Wednesday, April 18, 2012
Marley
It took prodigious talent, drive, and creative vision for Bob Marley to turn what amounted to ghetto music from a marginalized nation into a global phenomenon, so it would be lovely to see a documentary about him that approached that level of genius. Martin Scorsese, who was originally scheduled to make this one, is as good a bet as anyone to have pulled that off. But director Kevin MacDonald, who wound up with the project, seemed like a smart fallback. MacDonald’s brilliant 2003 documentary, Touching the Void, wove in painfully realistic reenactments with talking heads and archival images to play like a first-class thriller. So the ploddingly linear parade of talking heads that is his Marley lands with a particularly sodden thud, reducing a life on the frontier of a pulsatingly vital art form to a deadening recital of biographical facts.

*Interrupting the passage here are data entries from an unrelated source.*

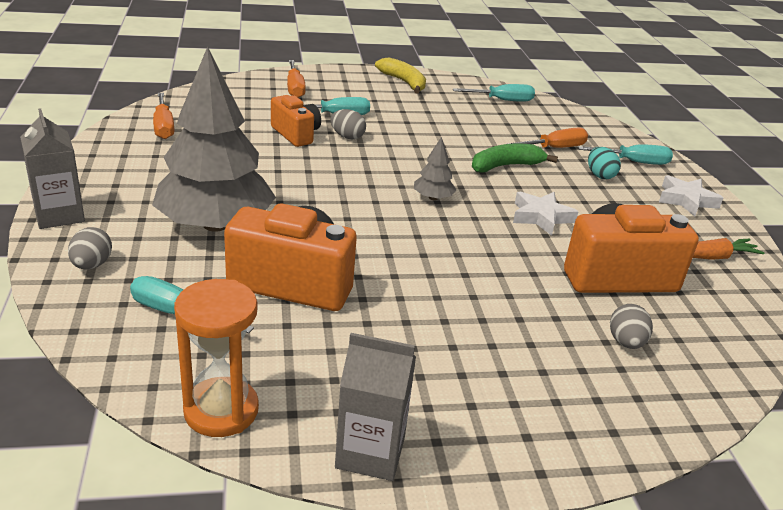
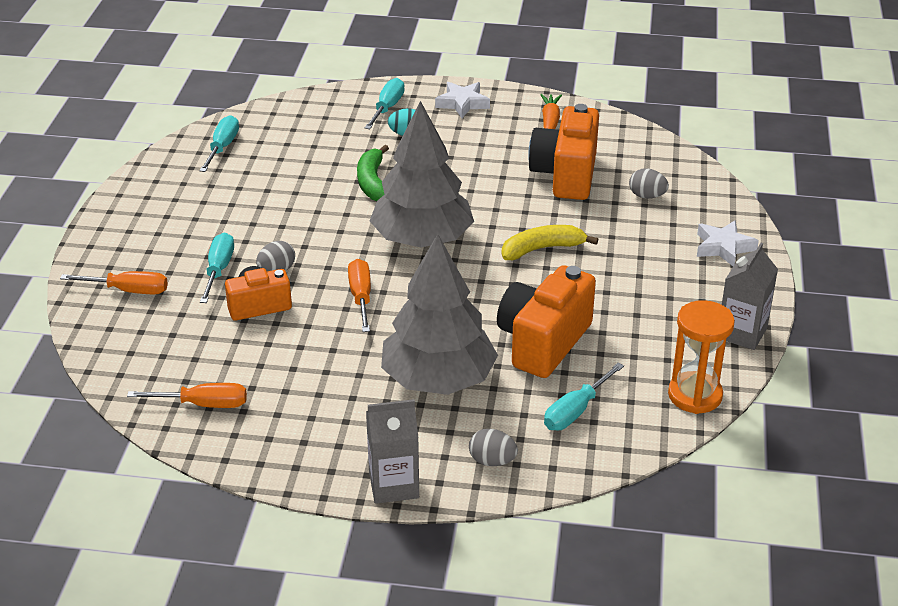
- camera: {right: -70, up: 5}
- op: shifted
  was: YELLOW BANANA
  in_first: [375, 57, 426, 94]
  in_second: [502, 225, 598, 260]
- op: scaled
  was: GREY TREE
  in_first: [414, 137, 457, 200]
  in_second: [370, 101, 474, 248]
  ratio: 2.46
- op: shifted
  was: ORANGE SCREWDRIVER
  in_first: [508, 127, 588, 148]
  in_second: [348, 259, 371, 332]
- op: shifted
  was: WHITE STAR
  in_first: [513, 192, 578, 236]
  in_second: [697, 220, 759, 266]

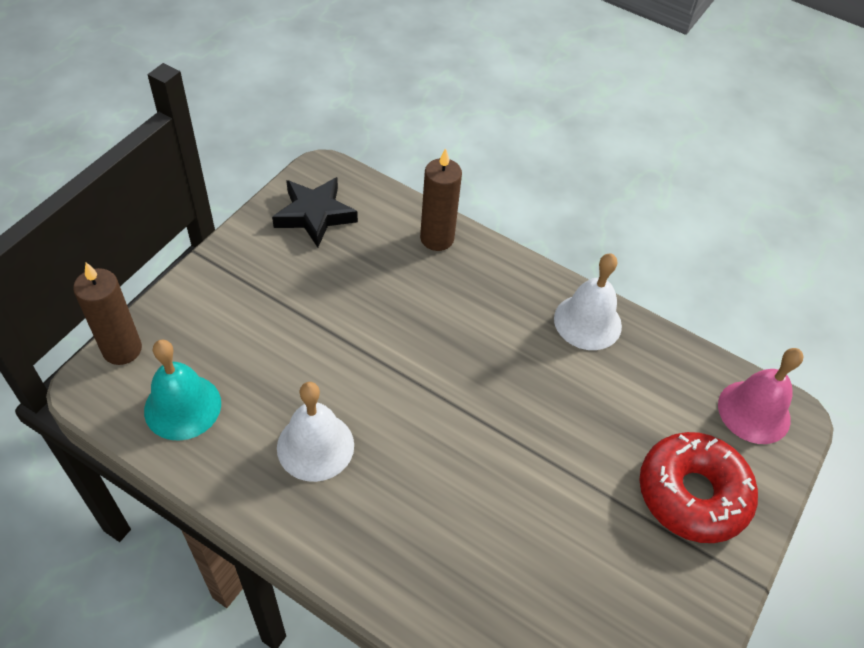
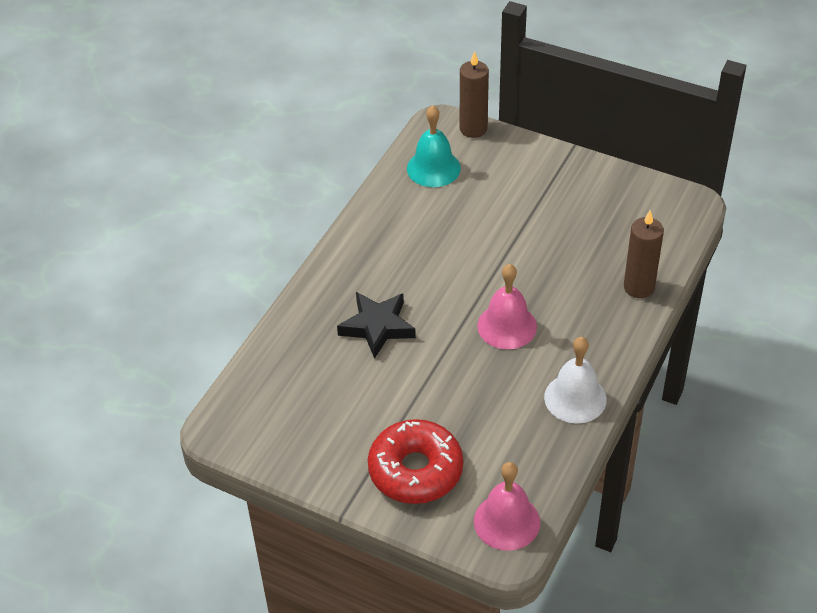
- camera: {right: 90, up: -5}
- op: shifted
  was: BLACK STAR
  in_first: [272, 177, 358, 247]
  in_second: [337, 292, 416, 359]
- op: gone
  was: WHITE BELL
  in_first: [277, 382, 354, 482]
- op: new
  now: PINK BELL
  in_second: [477, 264, 537, 349]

If the movie lover in me felt detached and disappointed as I watched Marley, the Marley lover in me found enough new facts and footage to stay engaged—just barely. I didn’t know Marley had reached out as a young man to the family of the white father he barely knew and been rejected, or that the pain of that experience had inspired the lyrics to Cornerstone. It was interesting to learn that he was so relentlessly competitive that he turned everything into a contest and did his best to win, even when he was playing with his own kids. And it was fun to see Bunny Wailer, still looking good and clearly living life on his own terms, as he reminisced about his old friend and band mate.
But as most of Marley’s friends and family members talked about him, his spirit felt blurry and faint, far less vivid than their love for him, or their nostalgia for their youth, or the pain they still carry as a result of his actions. The film keeps returning to what it sees as the defining conflict of Marley’s life: the abuse he took as a boy for being a light-skinned “pickney,” as mixed-race Jamaican children were called in his day, and the consciousness that created in him of being connected to everyone, at the same time that it made him feel like an outsider wherever he went. “Me don't deh pon the black man's side nor the white man's side,” he says in one of the few short interviews in which he speaks for himself. “Me deh pon God's side, the one who create me and cause me to come from black and white.”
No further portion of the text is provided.